-- Start Entries supplied --
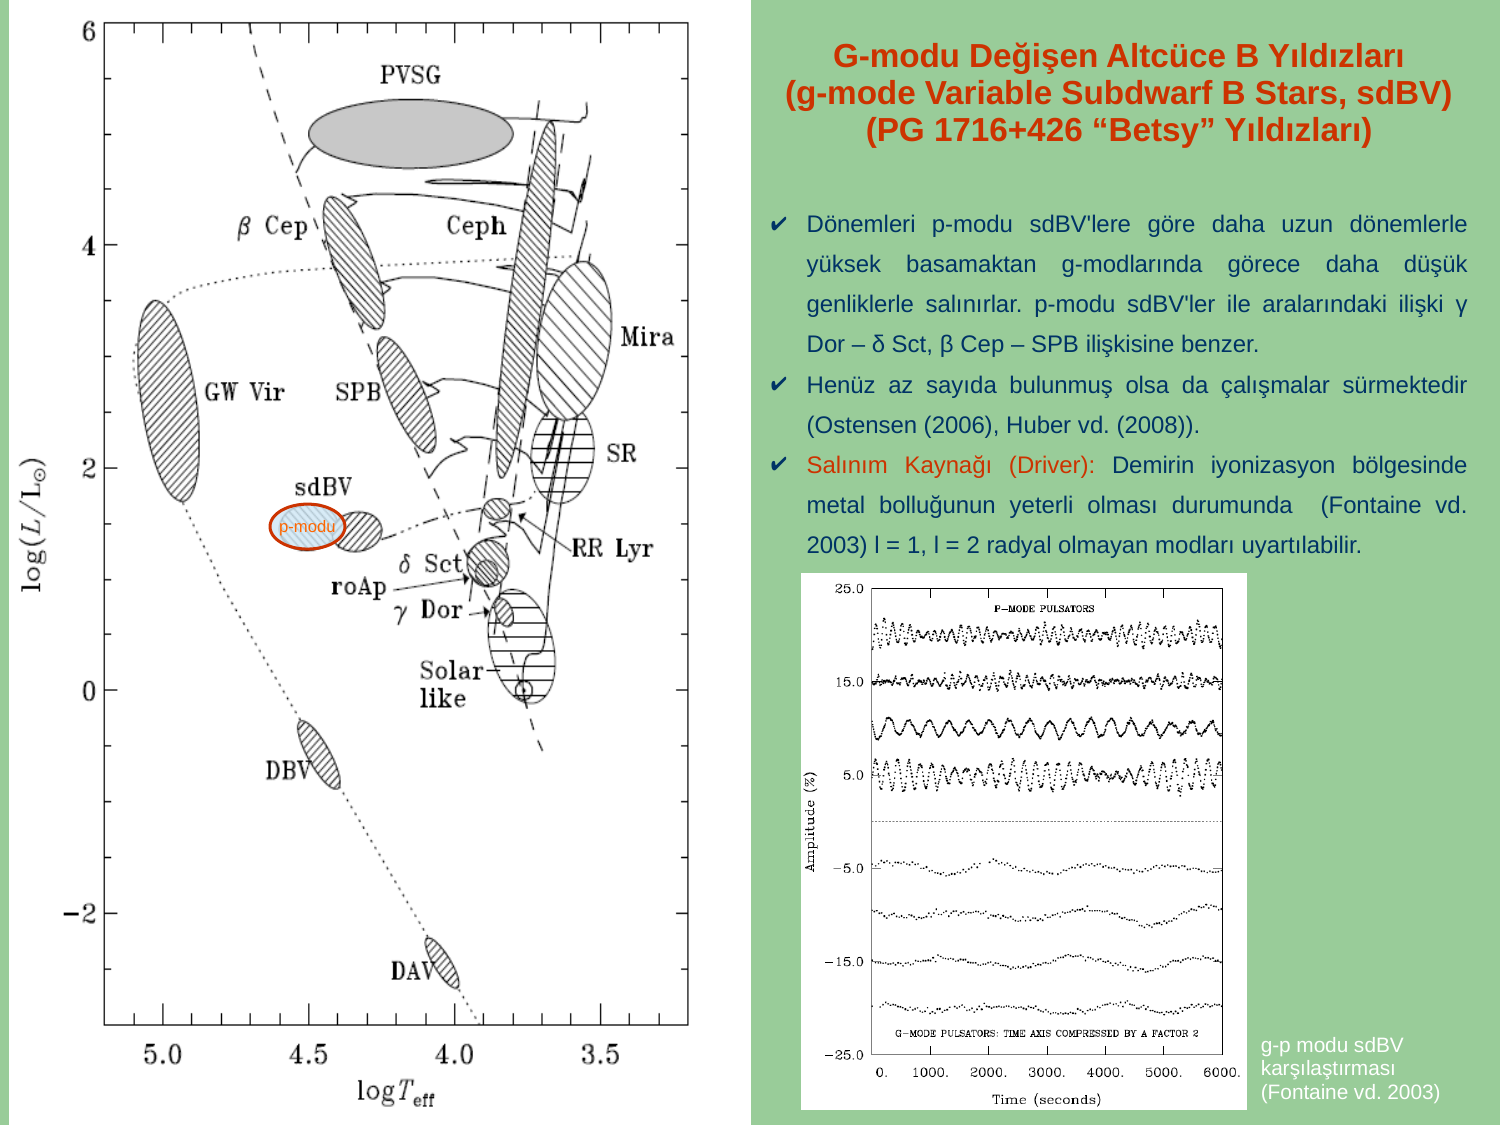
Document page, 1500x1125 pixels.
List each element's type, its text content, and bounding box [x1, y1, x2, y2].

text_box G-modu Değişen Altcüce B Yıldızları (g-mode Variable Subdwarf B Stars, sdBV) (PG 1716+426 “Betsy” Yıldızları) Dönemleri p-modu sdBV'lere göre daha uzun dönemlerle yüksek basamaktan g-modlarında görece daha düşük genliklerle salınırlar. p-modu sdBV'ler ile aralarındaki ilişki γ Dor – δ Sct, β Cep – SPB ilişkisine benzer. Henüz az sayıda bulunmuş olsa da çalışmalar sürmektedir (Ostensen (2006), Huber vd. (2008)). Salınım Kaynağı (Driver): Demirin iyonizasyon bölgesinde metal bolluğunun yeterli olması durumunda (Fontaine vd. 2003) l = 1, l = 2 radyal olmayan modları uyartılabilir. [756, 29, 1483, 1105]
text_box p-modu [270, 504, 346, 550]
picture [9, 0, 751, 1125]
text_box g-p modu sdBV karşılaştırması (Fontaine vd. 2003) [1246, 1026, 1483, 1112]
picture [801, 573, 1247, 1111]
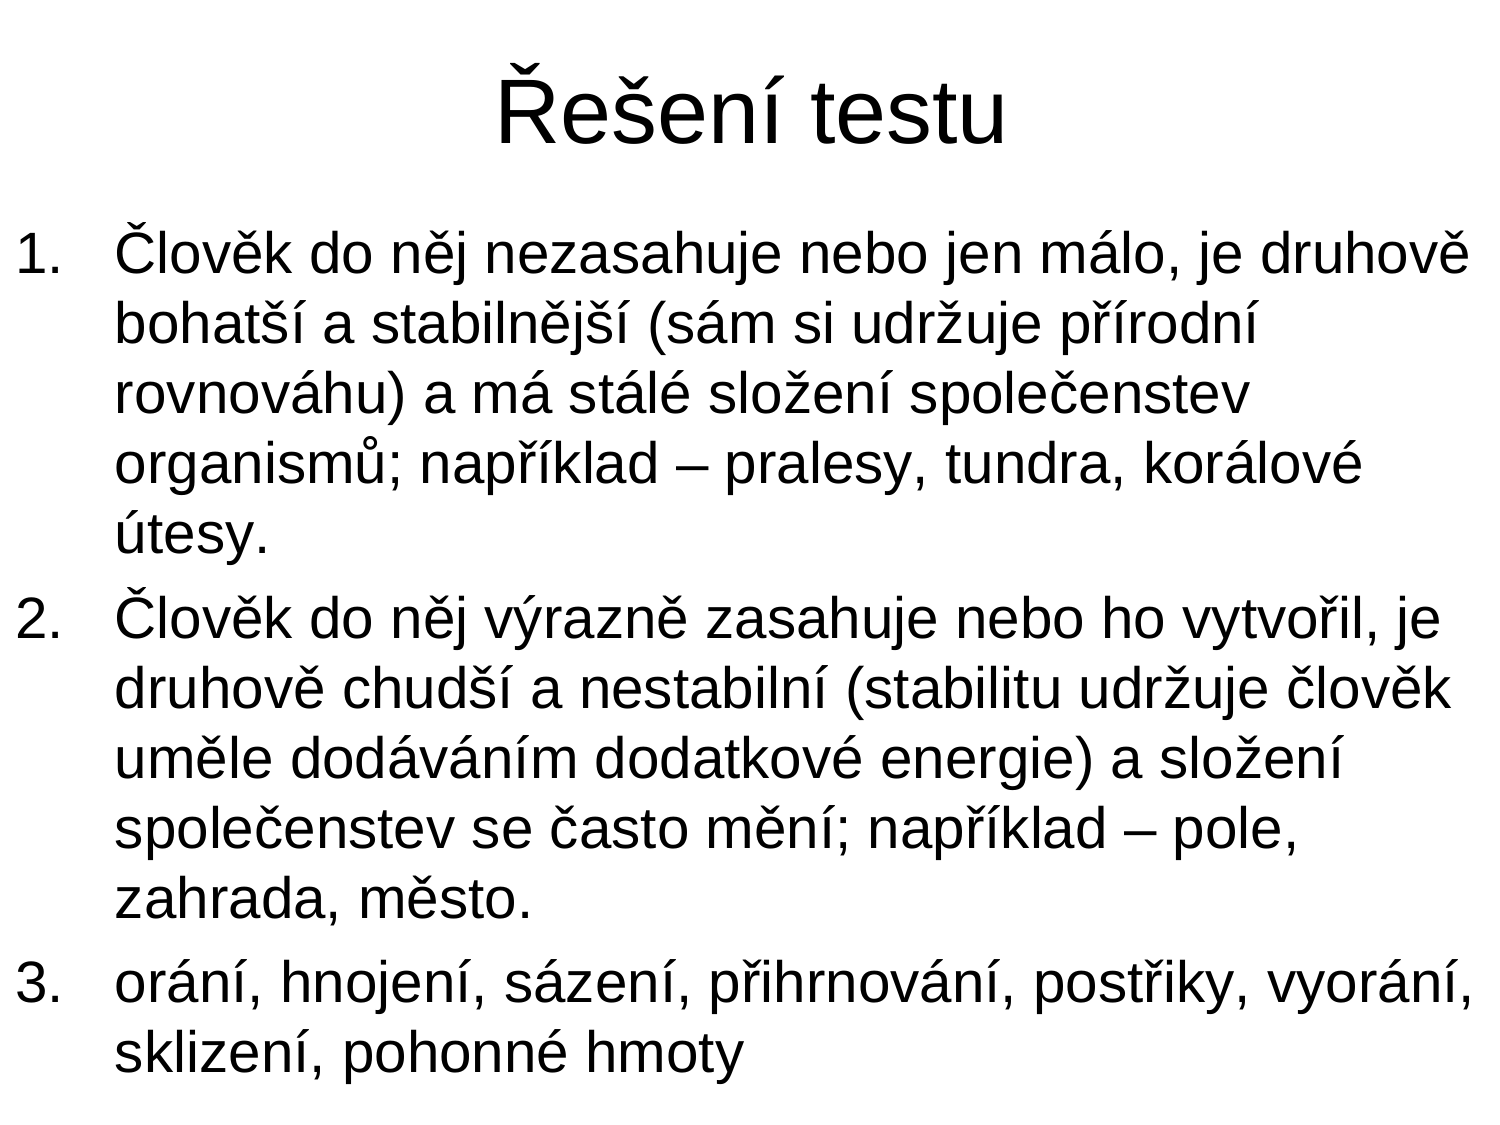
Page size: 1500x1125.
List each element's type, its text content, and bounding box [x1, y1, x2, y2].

list Člověk do něj nezasahuje nebo jen málo, je druhově bohatší a stabilnější (sám si udržuje přírodní rovnováhu) a má stálé složení společenstev organismů; například – pralesy, tundra, korálové útesy. Člověk do něj výrazně zasahuje nebo ho vytvořil, je druhově chudší a nestabilní (stabilitu udržuje člověk uměle dodáváním dodatkové energie) a složení společenstev se často mění; například – pole, zahrada, město. orání, hnojení, sázení, přihrnování, postřiky, vyorání, sklizení, pohonné hmoty [0, 207, 1500, 1125]
title Řešení testu [76, 31, 1427, 183]
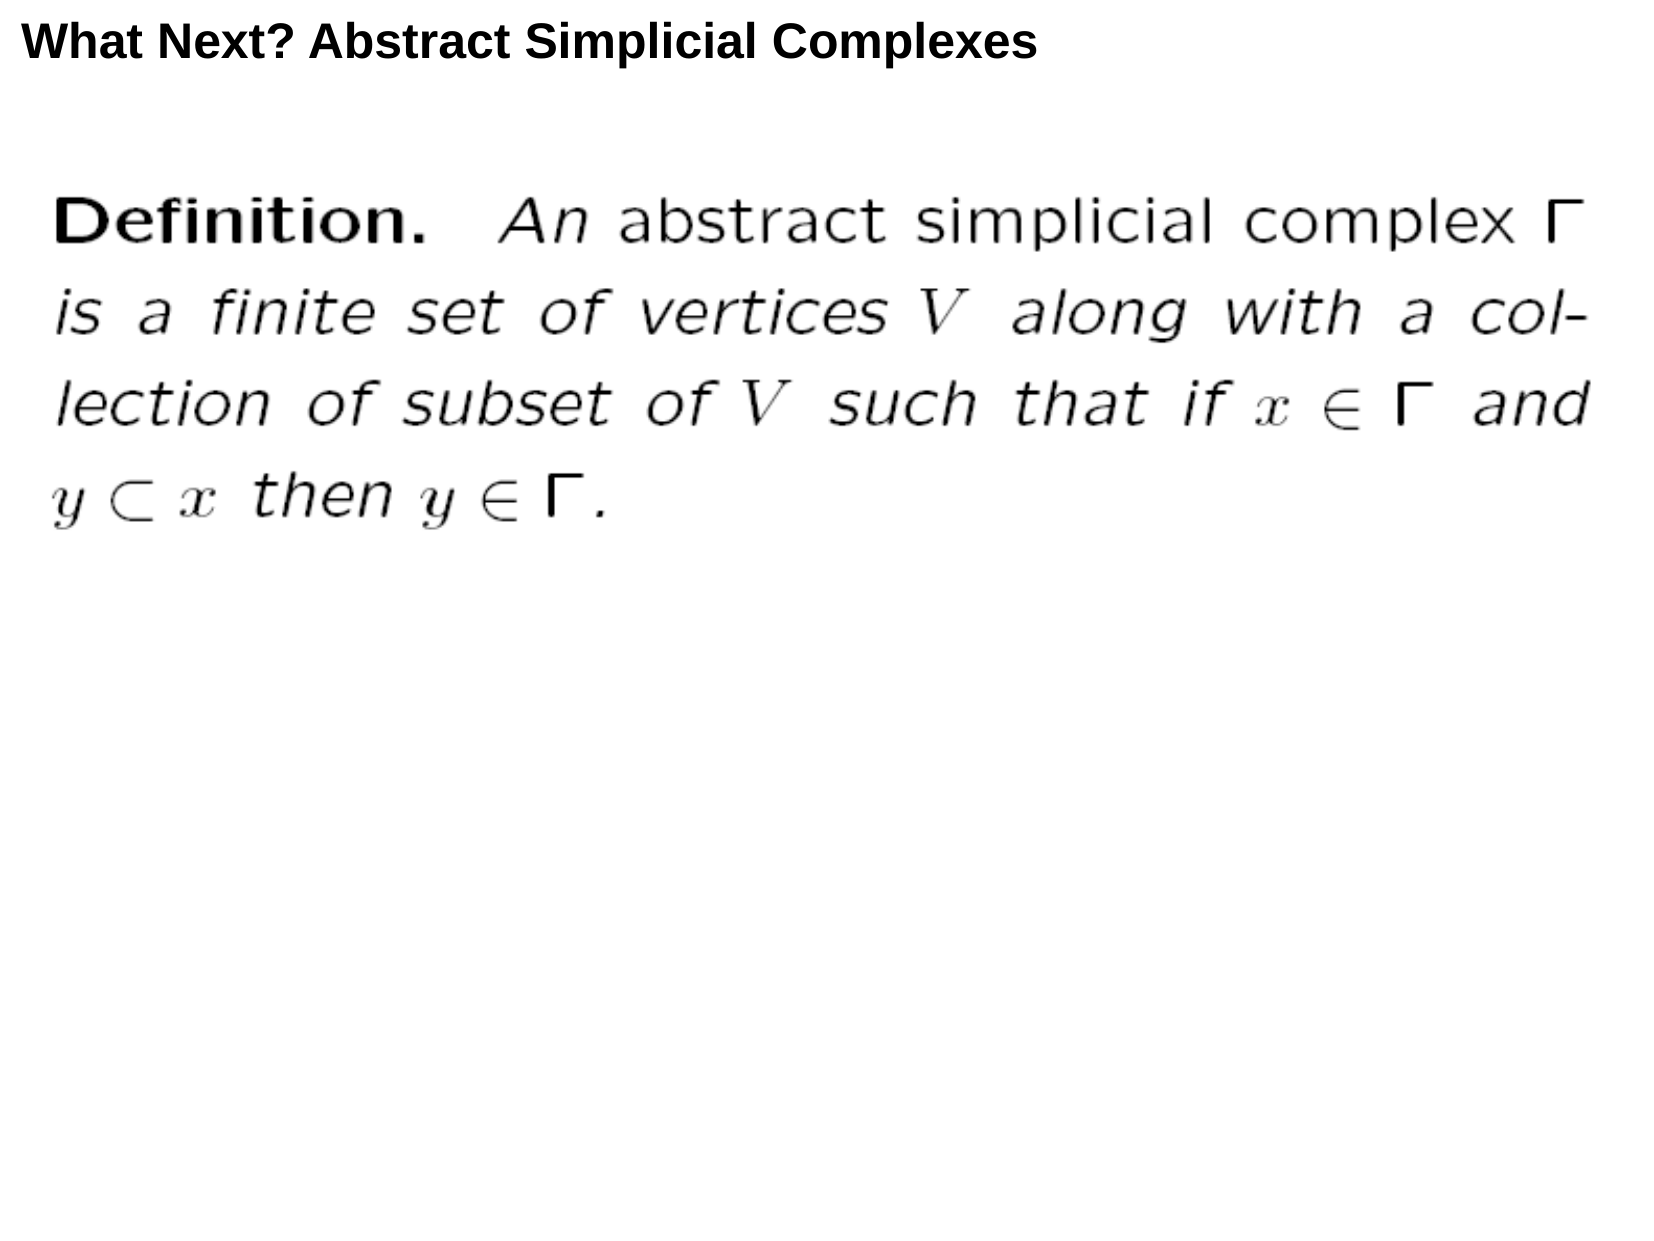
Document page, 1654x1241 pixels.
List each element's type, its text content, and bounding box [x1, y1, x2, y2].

text_box What Next? Abstract Simplicial Complexes [6, 6, 1654, 79]
picture [34, 175, 1618, 557]
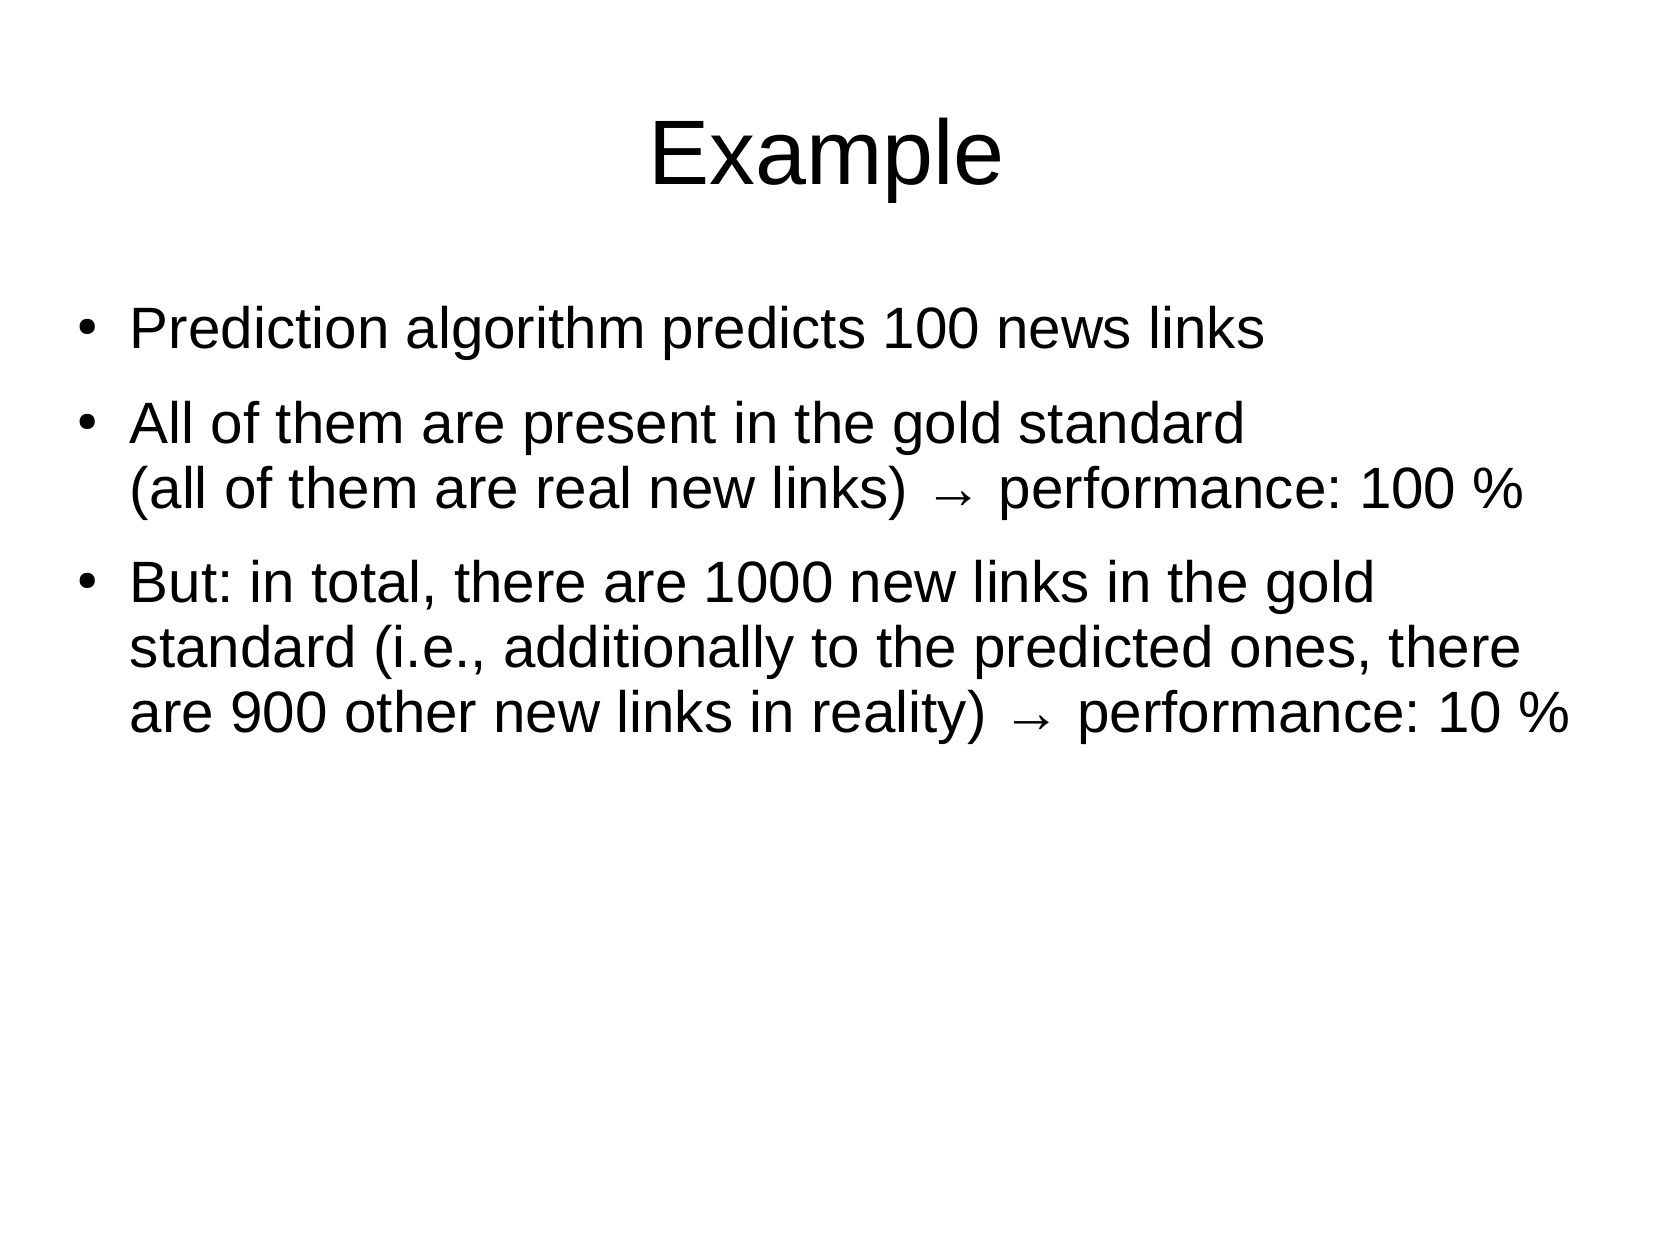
-- End Entries supplied --
◆ Set exercise ◆
Render every line of the listing above as a Markdown table with the columns "No." and "Line," numbering each row and omitting blank lines. Leave the pictures out of the answer.

◆ Response to this task ◆
| No. | Line |
|---|---|
| 1 | Document page, 1500x1125 pixels. |
| 2 | List each element's type, its text content, and bounding box [x1, y1, x2, y2]. |
| 3 | text_box G-modu Değişen Altcüce B Yıldızları (g-mode Variable Subdwarf B Stars, sdBV) (PG 1716+426 “Betsy” Yıldızları) Dönemleri p-modu sdBV'lere göre daha uzun dönemlerle yüksek basamaktan g-modlarında görece daha düşük genliklerle salınırlar. p-modu sdBV'ler ile aralarındaki ilişki γ Dor – δ Sct, β Cep – SPB ilişkisine benzer. Henüz az sayıda bulunmuş olsa da çalışmalar sürmektedir (Ostensen (2006), Huber vd. (2008)). Salınım Kaynağı (Driver): Demirin iyonizasyon bölgesinde metal bolluğunun yeterli olması durumunda (Fontaine vd. 2003) l = 1, l = 2 radyal olmayan modları uyartılabilir. [756, 29, 1483, 1105] |
| 4 | text_box p-modu [270, 504, 346, 550] |
| 5 | picture [9, 0, 751, 1125] |
| 6 | text_box g-p modu sdBV karşılaştırması (Fontaine vd. 2003) [1246, 1026, 1483, 1112] |
| 7 | picture [801, 573, 1247, 1111] |
| 8 | Page size: 1500x1125. |
| 9 | List each element's type, its text content, and bounding box [x1, y1, x2, y2]. |
| 10 | list Člověk do něj nezasahuje nebo jen málo, je druhově bohatší a stabilnější (sám si udržuje přírodní rovnováhu) a má stálé složení společenstev organismů; například – pralesy, tundra, korálové útesy. Člověk do něj výrazně zasahuje nebo ho vytvořil, je druhově chudší a nestabilní (stabilitu udržuje člověk uměle dodáváním dodatkové energie) a složení společenstev se často mění; například – pole, zahrada, město. orání, hnojení, sázení, přihrnování, postřiky, vyorání, sklizení, pohonné hmoty [0, 207, 1500, 1125] |
| 11 | title Řešení testu [76, 31, 1427, 183] |
| 12 | Document page, 1654x1241 pixels. |
| 13 | List each element's type, its text content, and bounding box [x1, y1, x2, y2]. |
| 14 | text_box What Next? Abstract Simplicial Complexes [6, 6, 1654, 79] |
| 15 | picture [34, 175, 1618, 557] |